Youth unemployment is a persistent problem in the developing world, particularly in post-conflict settings, posing both economic and security issues. In growing, stable economies such as Uganda, what holds back youth from reaching their potential? One theory suggests that youth unemployment is due primarily to the lack of sufficient capital to support entrepreneurship. If this is true, cash transfers or cheap credit could lead to a burst of self-employment. Evidence from other areas, such as studies on microcredit, suggests that alleviating these constraints with loans has little effect on earnings. In Northern Uganda, which is returning to peace after twenty years of war, the government’s Youth Opportunities Program offered cash transfers to groups of youth to increase employment and reduce conflict. Follow-up surveys two and four years later found a shift from agricultural work towards skilled trades and strong increases in income. Women in particular benefited from the cash transfers, with incomes of those in the program 84% higher than women who were not. There were no differences, however, in social outcomes such as community participation, aggression, and social cohesion.

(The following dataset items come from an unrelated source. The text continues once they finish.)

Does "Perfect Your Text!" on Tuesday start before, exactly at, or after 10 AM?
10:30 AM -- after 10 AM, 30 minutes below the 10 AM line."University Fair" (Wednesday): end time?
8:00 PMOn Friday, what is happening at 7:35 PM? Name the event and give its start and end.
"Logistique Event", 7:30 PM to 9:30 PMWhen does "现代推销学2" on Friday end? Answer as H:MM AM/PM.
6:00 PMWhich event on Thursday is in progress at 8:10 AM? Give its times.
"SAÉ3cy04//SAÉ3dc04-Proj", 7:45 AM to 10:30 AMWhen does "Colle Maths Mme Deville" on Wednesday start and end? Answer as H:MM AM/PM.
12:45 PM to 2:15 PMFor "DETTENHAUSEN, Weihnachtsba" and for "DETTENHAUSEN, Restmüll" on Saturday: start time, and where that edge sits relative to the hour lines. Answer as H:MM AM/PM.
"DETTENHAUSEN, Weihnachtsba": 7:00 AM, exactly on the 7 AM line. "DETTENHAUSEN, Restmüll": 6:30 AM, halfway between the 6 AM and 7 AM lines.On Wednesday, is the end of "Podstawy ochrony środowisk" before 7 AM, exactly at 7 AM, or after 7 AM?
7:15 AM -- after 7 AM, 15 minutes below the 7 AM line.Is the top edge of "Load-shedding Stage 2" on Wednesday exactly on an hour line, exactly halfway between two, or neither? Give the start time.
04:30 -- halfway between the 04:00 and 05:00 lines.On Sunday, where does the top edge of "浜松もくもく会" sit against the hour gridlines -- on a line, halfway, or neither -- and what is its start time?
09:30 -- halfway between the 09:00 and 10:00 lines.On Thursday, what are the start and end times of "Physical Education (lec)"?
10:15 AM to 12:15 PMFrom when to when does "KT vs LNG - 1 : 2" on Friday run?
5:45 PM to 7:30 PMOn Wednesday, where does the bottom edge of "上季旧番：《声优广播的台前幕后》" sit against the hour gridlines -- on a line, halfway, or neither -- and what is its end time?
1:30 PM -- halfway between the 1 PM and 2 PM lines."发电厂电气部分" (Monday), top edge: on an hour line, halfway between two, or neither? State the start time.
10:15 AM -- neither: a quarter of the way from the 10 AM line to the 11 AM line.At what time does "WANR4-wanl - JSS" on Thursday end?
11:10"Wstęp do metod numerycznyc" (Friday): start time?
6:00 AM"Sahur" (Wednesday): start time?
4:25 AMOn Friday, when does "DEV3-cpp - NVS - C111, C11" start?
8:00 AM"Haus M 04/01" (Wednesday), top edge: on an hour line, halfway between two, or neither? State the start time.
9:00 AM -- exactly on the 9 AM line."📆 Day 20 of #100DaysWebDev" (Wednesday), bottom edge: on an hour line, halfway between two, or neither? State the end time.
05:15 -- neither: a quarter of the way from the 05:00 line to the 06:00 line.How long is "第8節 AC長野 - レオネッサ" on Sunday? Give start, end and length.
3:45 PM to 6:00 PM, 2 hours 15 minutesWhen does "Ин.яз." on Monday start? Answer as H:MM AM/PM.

In developing countries, high unemployment - particularly among youth - is a pressing concern. Jobs, particularly higher-skilled labor and productive small enterprise, provide incomes and reduce poverty. For governments, transitioning from an economy based on small-scale agriculture to one based on entrepreneurship and production is critical for long-term growth. Employment is also seen as important for building social stability and political engagement in communities uprooted by long-term conflict.
One form of intervention offers cash in the hopes that youth will invest it in the training and assets to learn a trade or form a business. In the development community, anxiety persists over whether this is an effective approach: will youth with little or no financial or business training be able to direct the money towards successful long-term entrepreneurship? Previous research also raises questions about the ability of women in particular to invest aid into increasing lifetime earnings, given occupational constraints and pressure to share windfalls.1
Uganda’s largest employment program sought to test if an intervention as simple as giving cash could help accomplish the country’s long-term economic and social goals for its youth.
Context of the Evaluation
Twenty years of insurgency, instability and conflict led to high rates of poverty and unemployment in northern Uganda, but by 2005 a measure of peace and stability had returned to the region. The centerpiece of the post-conflict recovery plan was a decentralized development program, the Northern Uganda Social Action Fund (NUSAF). In 2006, to stimulate employment growth through self-employment, the government launched a new NUSAF component: the Youth Opportunities Program (YOP), which provided cash transfers to groups of young adults with the goal of encouraging trade-based self-employment.
Details of the Intervention
The YOP intervention had two official aims: to raise youth incomes and employment and to improve community reconciliation and reduce conflict. The program, targeted at youth from ages 16 to 35, required young adults from the same town or village to organize into groups and submit a proposal for a cash transfer to pay for: (i) fees at a local technical or vocational training institute of their choosing, and (ii) tools and materials for practicing a craft.
The average applicant group had 22 members. Group cash transfers averaged nearly UGX 12.8 million (US$7,108), and varied by both group size and group request. The average transfer size per member was UGX 673,026 (US$374) – more than 20 times the average monthly income of the youth at the time of the baseline survey.
Due to vast oversubscription, the 535 eligible groups were selected at random, using a lottery, to either receive the YOP program or be part of the comparison group. A baseline survey was conducted with 2601 individuals in 2008, and 87 percent were successfully followed and interviewed in the endline surveys two and four years later.
Results and Policy Lessons
Overall, the program seemed to have strong economic effects. Four years later, beneficiaries of the YOP program had 41% higher income and were 65% more likely to practice a skilled trade, such as carpentry, metalworking, tailoring, or hairstyling. Hours worked were 17% higher, nearly entirely accounted for by these new professions – while most still farmed part-time, hours spent in agriculture were not different. They were also 40% more likely to keep records, register their business, and pay taxes.
Within the sample, gains were highest for those who had the highest initial credit constraints, those with fewest initial assets and access to loans. The effects were particularly strong for women. Women who received the cash grants four years later had 84% higher incomes than women who did not, while men were earning 31% more than their counterparts in the comparison group. This gender difference may reflect particular capital constraints faced by women.
While employment programs including this one are often implemented by governments with the aim of reducing social instability or promoting cohesion, the data show no evidence for impacts in these domains. After four years there were no measurable differences in cohesion, aggression, or community and political participation between participants in the YOP program and those in the comparison group.
Overall, the data show that the poor used the money effectively; investing in training and tools needed to start businesses and experienced a significant growth in income, even after four years. Even though impacts in social domains were negligible, the economic outcomes show the potential of alleviating capital constraints for spurring economic growth among the poor.